▶ Work task: Look through the material below and copy every line containing the word "Nicholas".

****************

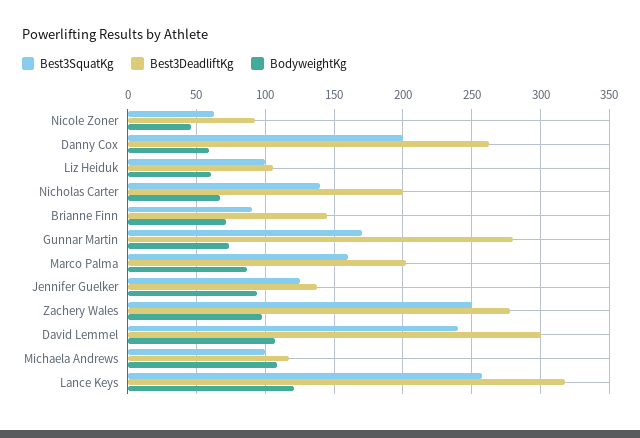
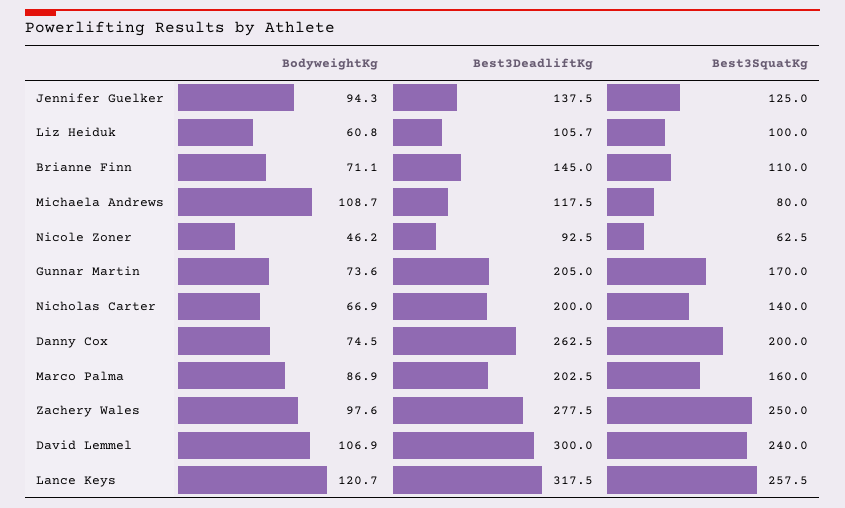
  {
    "Best3SquatKg": {
      "Nicole Zoner": 62.5,
      "Danny Cox": 200,
      "Liz Heiduk": 100,
      "Nicholas Carter": 140,
-     "Brianne Finn": 90,
+     "Brianne Finn": 110,
      "Gunnar Martin": 170,
      "Marco Palma": 160,
      "Jennifer Guelker": 125,
      "Zachery Wales": 250,
      "David Lemmel": 240,
-     "Michaela Andrews": 100,
+     "Michaela Andrews": 80,
      "Lance Keys": 257.5
    },
    "Best3DeadliftKg": {
      "Nicole Zoner": 92.5,
      "Danny Cox": 262.5,
      "Liz Heiduk": 105.7,
      "Nicholas Carter": 200,
      "Brianne Finn": 145,
-     "Gunnar Martin": 280,
+     "Gunnar Martin": 205,
      "Marco Palma": 202.5,
      "Jennifer Guelker": 137.5,
      "Zachery Wales": 277.5,
      "David Lemmel": 300,
      "Michaela Andrews": 117.5,
      "Lance Keys": 317.5
    },
    "BodyweightKg": {
      "Nicole Zoner": 46.2,
-     "Danny Cox": 60,
+     "Danny Cox": 74.5,
      "Liz Heiduk": 60.8,
      "Nicholas Carter": 66.9,
      "Brianne Finn": 71.1,
      "Gunnar Martin": 73.6,
      "Marco Palma": 86.9,
      "Jennifer Guelker": 94.3,
      "Zachery Wales": 97.6,
      "David Lemmel": 106.9,
      "Michaela Andrews": 108.7,
      "Lance Keys": 120.7
    }
  }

****************

▶ Response below:
      "Nicholas Carter": 140,
      "Nicholas Carter": 200,
      "Nicholas Carter": 66.9,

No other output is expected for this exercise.